Here's What You Need to Know About the Second Republican Debate

0916_Republican_debate_02
Ten Republican presidential candidates stand on stage at the first official GOP debate of the 2016 election season in Cleveland, Ohio, on August 6. Brian Snyder/Reuters

Media commentators have deemed it the "gloves-off" debate, with a focus on foreign policy.

Eleven Republican candidates will take the stage for the second presidential debate of the election cycle at the Ronald Reagan Presidential Library in Simi Valley, California, on Wednesday at 8 p.m. ET. Host CNN hopes the candidates interact more than they did when they first met on stage last month.

Donald Trump, who has consistently led the polls since he declared his run for the presidency in June, will take center stage, surrounded by the other candidates who will be positioned in a V-shape, with the most popular contenders closest to the middle.
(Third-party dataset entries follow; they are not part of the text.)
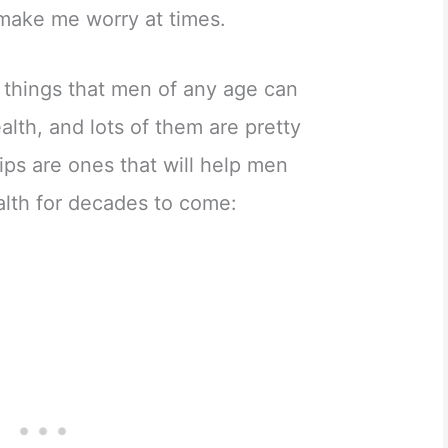
make me worry at times.
w things that men of any age can
alth, and lots of them are pretty
ips are ones that will help men
alth for decades to come: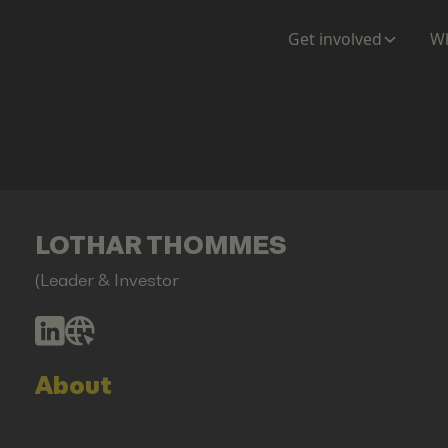
Get involved
Wh
LOTHAR THOMMES
(Leader & Investor
About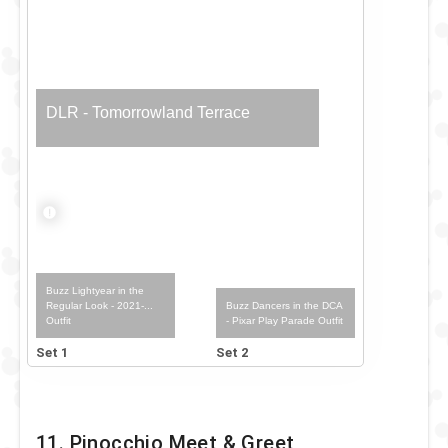
DLR - Tomorrowland Terrace
Buzz Lightyear in the
Buzz Dancers in the DCA
Regular Look - 2021-...
- Pixar Play Parade Outfit
Outfit
Set 1
Set 2
11. Pinocchio Meet & Greet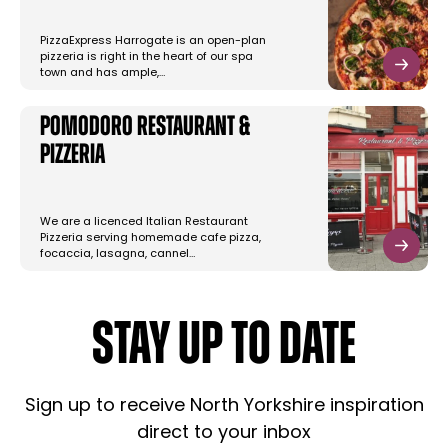
PizzaExpress Harrogate is an open-plan
pizzeria is right in the heart of our spa
town and has ample,…
Pomodoro Restaurant &
Pizzeria
We are a licenced Italian Restaurant
Pizzeria serving homemade cafe pizza,
focaccia, lasagna, cannel…
STAY UP TO DATE
Sign up to receive North Yorkshire inspiration
direct to your inbox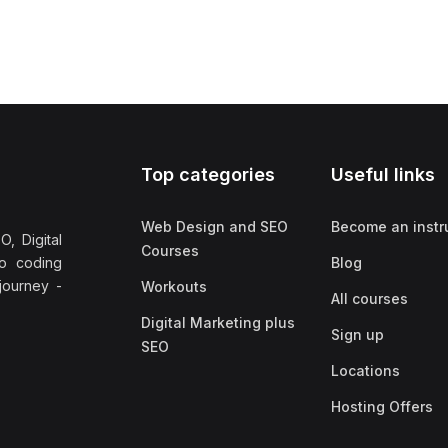
Top categories
Useful links
Web Design and SEO
Become an instr
, Digital
Courses
no coding
Blog
 journey -
Workouts
All courses
Digital Marketing plus
Sign up
SEO
Locations
Hosting Offers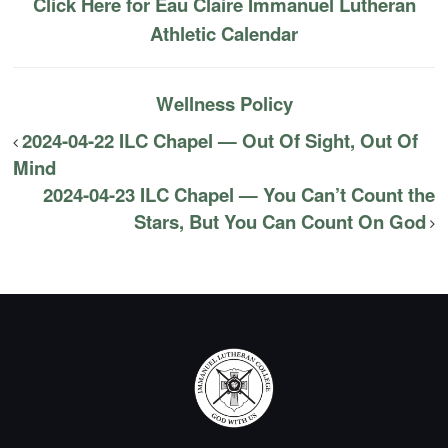
Click Here for Eau Claire Immanuel Lutheran
Athletic Calendar
Wellness Policy
2024-04-22 ILC Chapel — Out Of Sight, Out Of
Mind
2024-04-23 ILC Chapel — You Can’t Count the
Stars, But You Can Count On God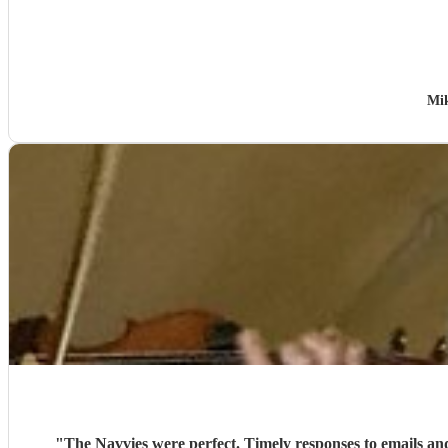
Mik
"
The Navvies were perfect. Timely responses to emails an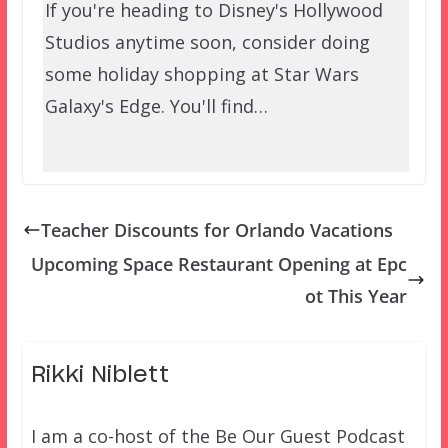
If you're heading to Disney's Hollywood
Studios anytime soon, consider doing
some holiday shopping at Star Wars
Galaxy's Edge. You'll find…
Teacher Discounts for Orlando Vacations
Upcoming Space Restaurant Opening at Epc
ot This Year
Rikki Niblett
I am a co-host of the Be Our Guest Podcast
The candidates for the main debate are retired neurosurgeon Ben Carson, former Florida Governor Jeb Bush, Wisconsin Governor Scott Walker, Texas Senator Ted Cruz, Florida Senator Marco Rubio, former Arkansas Governor Mike Huckabee, Kentucky Senator Rand Paul, Ohio Governor John Kasich, New Jersey Governor Chris Christie and former Hewlett-Packard CEO Carly Fiorina.

As of Tuesday, Carson, who once performed the first successful surgery to separate conjoined twins, gained notable support and inched toward Trump's lead, 23 percent to 27 percent, in a new CBS News/New York Times poll. Bush, Huckabee and Rubio tied for third place with 6 percent.

Support for Bush and Walker dropped into single digits in the recent poll, 6 and 2 percent, respectively.

Fiorina joins the 10 candidates, who all competed in the first debate hosted by Fox News on August 6 in Cleveland. CNN changed its rules to include any candidate who polled in the top 10 between August 7 and September 10. The new rules favored Fiorina, who polled poorly in July and early August but gained support after her strong performance in the August's undercard debate. She was grouped with other lower-polling contenders. Support for the only woman Republican contender has risen, but remains in single digits.

Eyes will be focused on Trump, who is expected to have a showdown with Fiorina. Earlier this month, the real estate billionaire criticized her looks, saying, "Look at that face! Would anybody vote for that?"

He later shot back that he meant her "persona," not face. But Trump also has insulted Carson, Fox host Megyn Kelly and Mexican immigrants, whom he called rapists and criminals.

But some of the GOP hopefuls have criticized their main challenger. Carson, a devout Seventh-day Adventist, has questioned Trump's Presbyterian faith. Bush, the politician who many expected to be a front-runner, said Trump can't insult his way to the presidency. And Louisiana Governor Bobby Jindal slammed Trump's appearance, saying he "looks like he's got a squirrel sitting on his head." Meanwhile, Cruz has praised Trump in what seems like an effort to gain some of his fans.

"Whatever," Trump told his supporters at an event in Dallas on Monday, in response to the criticisms leveled at him by his GOP rivals.

The American public also expects some fireworks between Christie and Paul, after they clashed at the first debate over the National Security Agency's spying program that logged the phone calls by tens of millions of Americans. "I want to collect more records from terrorists, but less records from innocent Americans," Paul said in August. "That's a completely ridiculous answer," Christie interrupted.

The four remaining lower-polling candidates were cut out of the main event on Wednesday. Jindal, former Pennsylvania Senator Rick Santorum, former New York Governor George Pataki and South Carolina Senator Lindsey Graham will participate in an earlier televised debate starting at 6 p.m. ET.

Former Texas Governor Rick Perry, who dropped out of the race last week, and former Virginia Governor Jim Gilmore, who did not meet CNN's requirement of earning at least 1 percent support in three polls, will not be present on stage.

About 800 reporters have received media credentials for access to the debate, which is about half the number of reporters covering statehouses across the U.S., according to recent data from the Pew Research Center.

CNN's Jake Tapper, Dana Bash and Hugh Hewitt will moderate the live event.